土日に加えてもう1日休みの週休3日制を採用する企業が目立ち始めた。土曜日は午前出社の「半ドン」時代を知る人からすれば、まさに隔世の感だ。週休2日になじんだ若手や中堅にとっても夢のようだろう。成果が下がると思いきや、生産性向上や離職防止などの成果を得つつある。通勤時間が減り、子育ての時間を増やせる点で新型コロナにも威力を発揮。先行導入したヤフーや日本マイクロソフトなどの取り組みを追う。
土日のほか毎週水曜日は休み、1週間の労働時間は32時間――。そんな週休3日制を創業時から導入しているのが無人コンビニ事業を運営するベンチャー企業の600(ろっぴゃく)だ。
同社はオフィスやマンションなどの共用スペースに商品を入れたケースを設置。

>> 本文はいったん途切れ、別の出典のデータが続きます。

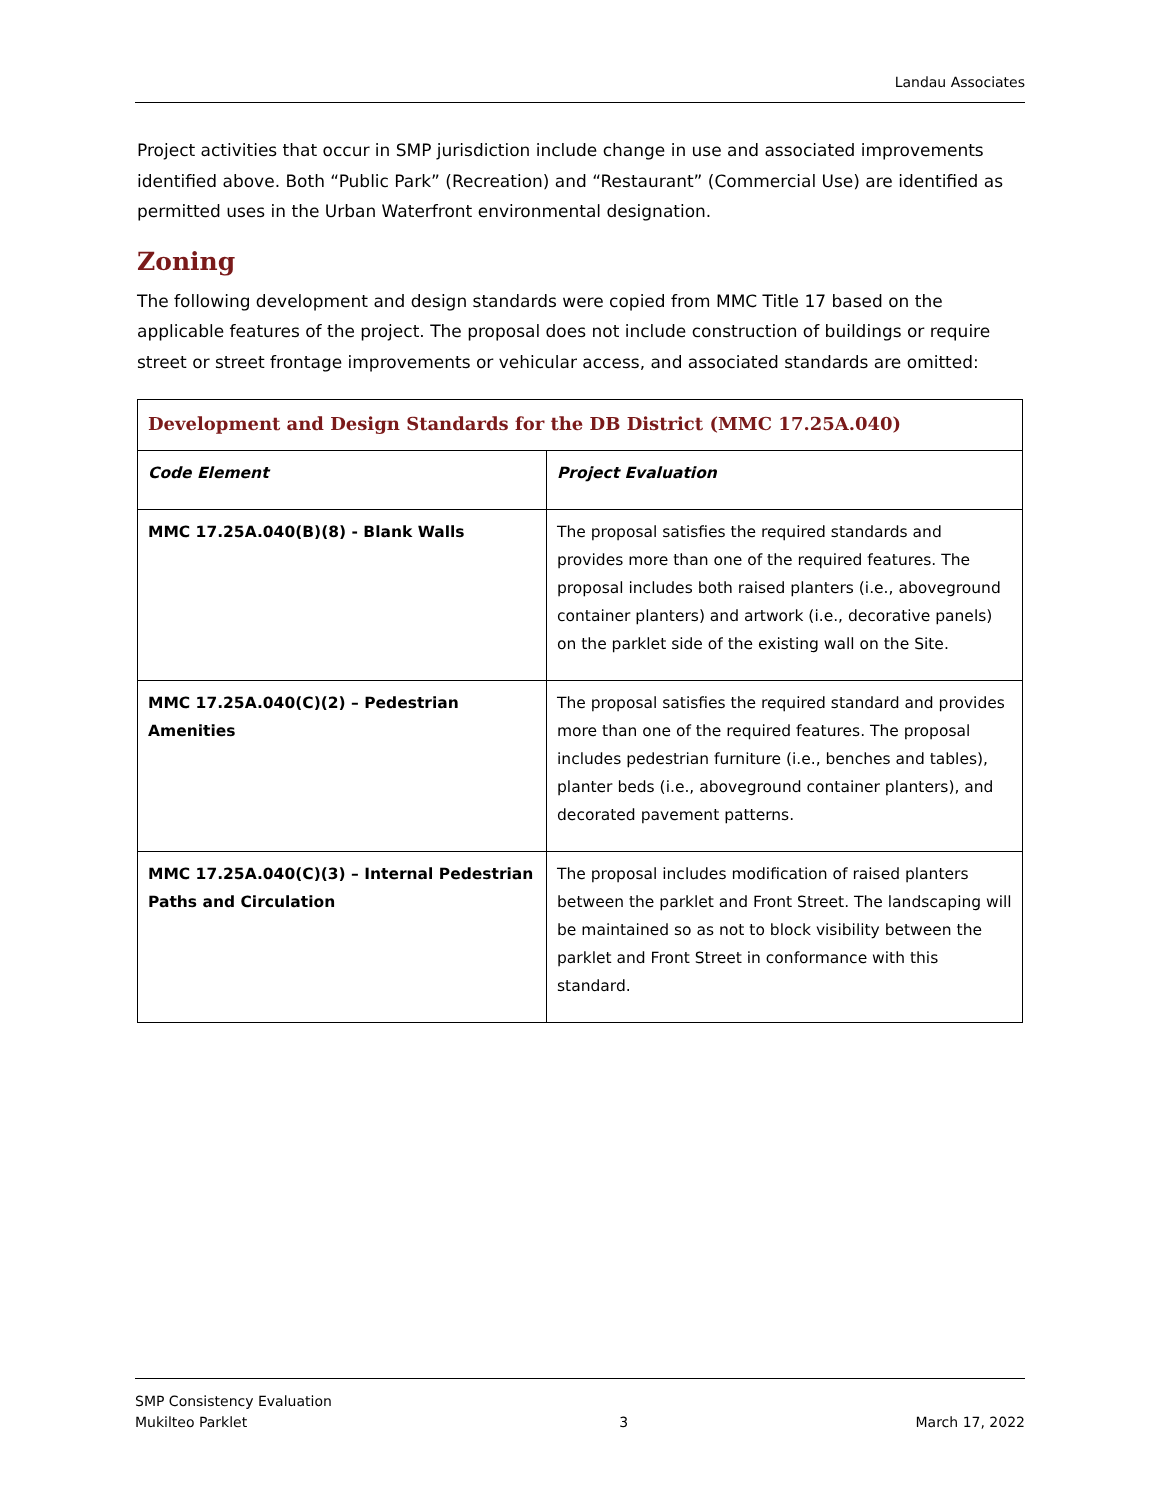Landau Associates
Project activities that occur in SMP jurisdiction include change in use and associated improvements identified above. Both “Public Park” (Recreation) and “Restaurant” (Commercial Use) are identified as permitted uses in the Urban Waterfront environmental designation.
Zoning
The following development and design standards were copied from MMC Title 17 based on the applicable features of the project. The proposal does not include construction of buildings or require street or street frontage improvements or vehicular access, and associated standards are omitted:
| Development and Design Standards for the DB District (MMC 17.25A.040) | |
| --- | --- |
| Code Element | Project Evaluation |
| MMC 17.25A.040(B)(8) - Blank Walls | The proposal satisfies the required standards and provides more than one of the required features. The proposal includes both raised planters (i.e., aboveground container planters) and artwork (i.e., decorative panels) on the parklet side of the existing wall on the Site. |
| MMC 17.25A.040(C)(2) – Pedestrian Amenities | The proposal satisfies the required standard and provides more than one of the required features. The proposal includes pedestrian furniture (i.e., benches and tables), planter beds (i.e., aboveground container planters), and decorated pavement patterns. |
| MMC 17.25A.040(C)(3) – Internal Pedestrian Paths and Circulation | The proposal includes modification of raised planters between the parklet and Front Street. The landscaping will be maintained so as not to block visibility between the parklet and Front Street in conformance with this standard. |
SMP Consistency Evaluation
Mukilteo Parklet
3
March 17, 2022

顧客が欲しい商品をケースから取り出すと、商品に付いたICタグをセンサーが検知して会計し、顧客はケースに付いたクレジットカード読み取り端末で決済する。
600の勤務時間は午前9時から午後6時まで。休憩時間を除くと1日8時間、週4日で32時間と少ないが、給与水準は低くはない。600が週休3日制を選んだきっかけは、同社の久保渓社長の家庭の事情だった。ほぼ1人でサービス準備に取り組んでいた時期に家族が一時的に体調を崩した。看病しながら社長業をするために、週休を3日にすることを決断。土日に加えて水曜日を休みとした。
きっかけはやむを得ない事情だったが「休日の水曜日をはさんで2日単位で働くようにすると、集中力が高まって効率が良いと分かった」(久保社長)。事業は順調に立ち上がり、約20人の社員を抱えるまでになったが、週休3日制を継続している。
休みを金曜日ではなく週中の水曜日に置いているのがポイントだ。通常なら月曜日は「まだ金曜日まで日数がある」という意識になりがちだが、600の社員には「月曜と火曜の2日間で仕事を片付けなければならない」という意識が働く。2日単位の営業日に合わせて、日報ではなく「隔日報(かくにっぽう)」制度を設けた。久保社長や社員らは、2日ごとに「何をどこまでやったか」を入力して社内ネット上で共有する。隔日報の入力は義務ではないが、意識付けの手段として定着したという。
意思決定プロセスを厳格に
少ない勤務時間で集中して働いて成果を出すため、600は様々な工夫を凝らしている。その1つが意思決定プロセスを厳格かつシンプルにしたことだ。久保氏は前職で直属の上司に承認してもらったはずが、上司とは別の人が決定を覆してもどかしい思いをしたことがあったという。
企業運営に不可欠だが、時間の浪費につながりやすい――。久保社長は600の創業にあたり、意思決定にかかる時間を徹底的に減らそうとした。具体的には「提案者」「意思決定者」「承認者」の3人で全ての意思決定を下すルールを徹底し、意思決定を迅速にした。物品の購入や経営計画の決定、情報システムの導入など、あらゆる意思決定に一律のルールを適用した。
提案者が起案し、意思決定者が了承し、承認者が最終承認すれば、そのまま実行に移す。この3つの役割はいずれも各1人が担い、権限と責任を明確にしている。この3人以外は意思決定に口を挟めないルールだ。承認者は久保社長になることが多いが、社長ですら承認するかしないかを決める権限しかない。
社員も久保社長も曖昧な意思決定をするわけにはいかず、ある意味厳しさを求められる仕組みだ。しかも、決定に関わった3人は決まったことをやり抜く責任を負う。久保社長は「週休3日制は既得権益ではない。形骸化したり弊害が目立つようになったりしたら、いつでもやめようと思っている。みんなでこの制度を大切にして維持しよう、と常々社員に呼びかけている」と強調する。